Records shown:
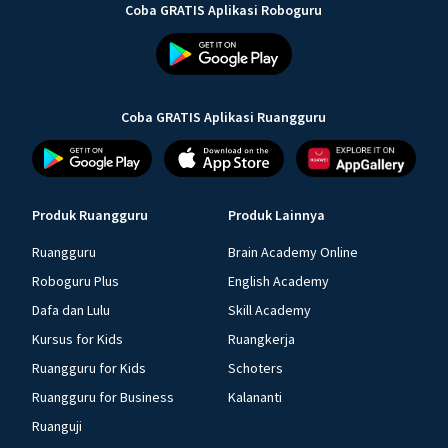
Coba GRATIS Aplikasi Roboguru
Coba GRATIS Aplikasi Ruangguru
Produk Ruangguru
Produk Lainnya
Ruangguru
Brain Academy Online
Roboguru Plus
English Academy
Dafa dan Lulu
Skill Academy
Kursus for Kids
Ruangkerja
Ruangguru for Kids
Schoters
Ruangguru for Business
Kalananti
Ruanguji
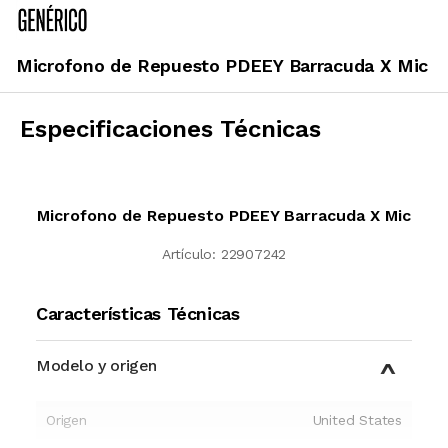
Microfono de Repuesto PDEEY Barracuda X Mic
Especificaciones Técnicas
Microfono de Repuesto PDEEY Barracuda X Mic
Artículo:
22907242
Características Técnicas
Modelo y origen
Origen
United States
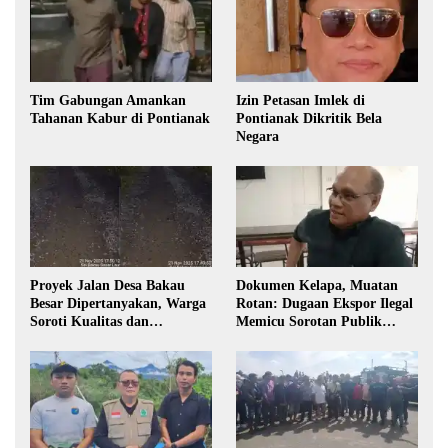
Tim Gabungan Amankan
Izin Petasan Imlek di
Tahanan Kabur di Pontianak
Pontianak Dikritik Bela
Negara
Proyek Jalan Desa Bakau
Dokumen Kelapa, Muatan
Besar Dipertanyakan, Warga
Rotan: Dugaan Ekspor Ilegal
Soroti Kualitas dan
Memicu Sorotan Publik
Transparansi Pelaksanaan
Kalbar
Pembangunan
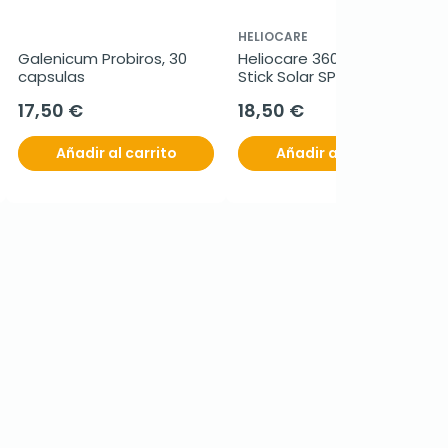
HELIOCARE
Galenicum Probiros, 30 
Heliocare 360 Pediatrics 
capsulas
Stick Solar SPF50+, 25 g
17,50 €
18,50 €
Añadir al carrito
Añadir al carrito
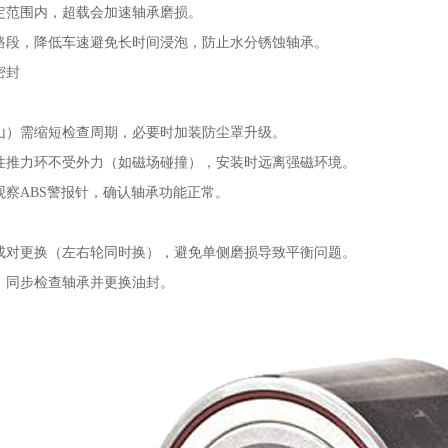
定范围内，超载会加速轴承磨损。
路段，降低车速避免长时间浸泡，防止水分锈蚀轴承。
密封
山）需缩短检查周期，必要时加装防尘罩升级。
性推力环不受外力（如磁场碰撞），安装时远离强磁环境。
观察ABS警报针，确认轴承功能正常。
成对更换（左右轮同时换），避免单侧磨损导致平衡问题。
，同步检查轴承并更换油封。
--
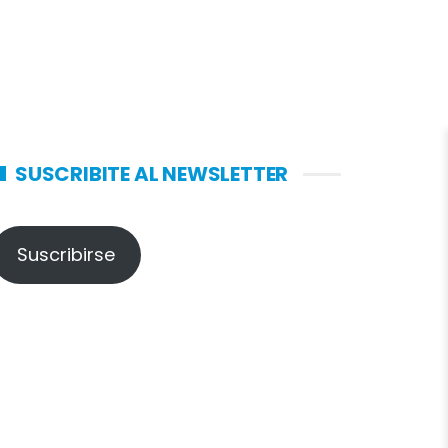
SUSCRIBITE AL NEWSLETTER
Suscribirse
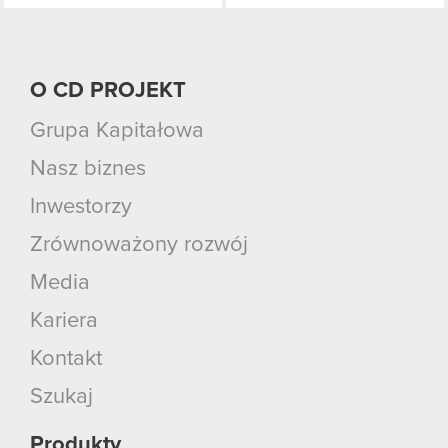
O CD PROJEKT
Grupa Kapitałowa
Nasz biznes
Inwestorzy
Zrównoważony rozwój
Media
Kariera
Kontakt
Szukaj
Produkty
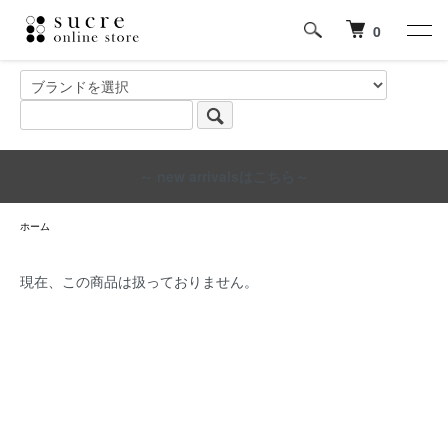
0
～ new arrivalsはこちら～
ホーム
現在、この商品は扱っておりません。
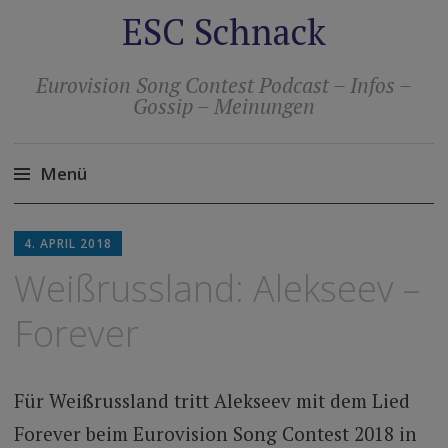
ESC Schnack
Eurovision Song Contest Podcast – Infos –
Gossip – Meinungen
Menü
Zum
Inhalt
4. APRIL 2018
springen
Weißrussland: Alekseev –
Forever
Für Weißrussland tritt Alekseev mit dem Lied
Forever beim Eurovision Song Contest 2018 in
==
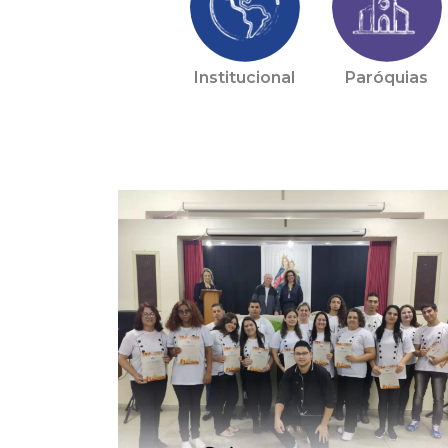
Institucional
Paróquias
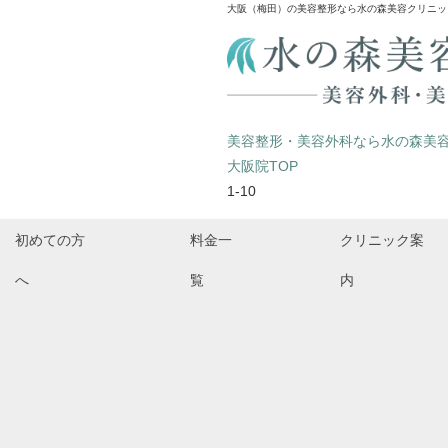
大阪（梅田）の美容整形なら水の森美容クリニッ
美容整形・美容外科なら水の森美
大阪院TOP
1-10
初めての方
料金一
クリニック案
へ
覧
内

Description of the task:
Find the lines above that hold "Técnicas", then copy each of them.

Task answer:
Especificaciones Técnicas
Características Técnicas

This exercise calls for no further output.